Most of us don’t need high amounts of protein in one snack or meal, nor do most of us need our bodies to absorb protein rapidly. Where the rapid absorption of protein does come in handy is for athletes whose bodies are in the mode of needing to rebuild and repair muscle tissue after an intense workout.
Generally, opting for protein from whole foods instead of isolated sources like powders is best for living an active and healthy life.

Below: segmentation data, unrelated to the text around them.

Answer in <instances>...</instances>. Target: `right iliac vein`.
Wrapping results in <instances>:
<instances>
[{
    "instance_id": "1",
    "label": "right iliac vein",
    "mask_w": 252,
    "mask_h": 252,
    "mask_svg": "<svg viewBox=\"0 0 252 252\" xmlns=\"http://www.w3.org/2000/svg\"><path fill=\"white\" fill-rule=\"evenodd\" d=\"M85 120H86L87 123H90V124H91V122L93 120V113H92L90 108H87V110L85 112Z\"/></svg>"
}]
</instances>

HOW ARE 88 ACRES PROTEIN BARS DIFFERENT?
Most other high protein bars contain protein isolates in order to pack a lot of protein into a small bar. Some of the most common isolated protein sources are egg white protein, whey protein, casein, brown rice protein, pea protein, and soy protein. Instead, 88 Acres Protein Bars contain 12 grams of protein from whole, roasted pumpkin seeds. We love pumpkin seeds because they contain all 20 amino acids and also come packed with iron, zinc, magnesium, and other beneficial micronutrients and antioxidants that help promote optimal wellness. Pumpkin seeds even contain more protein per serving than nuts. They also contain healthy unsaturated fats and dietary fiber that promote gut, heart, and brain health and also provide feelings of satiety.
Unlike most other protein bars on the shelf, 88 Acres protein bars don’t have any isolated fibers, so all of the protein, fats, fibers, and micronutrients come from whole food. This allows the protein to be absorbed more slowly in our body to keep us feeling full, satisfied, and strong throughout our busy and active lives.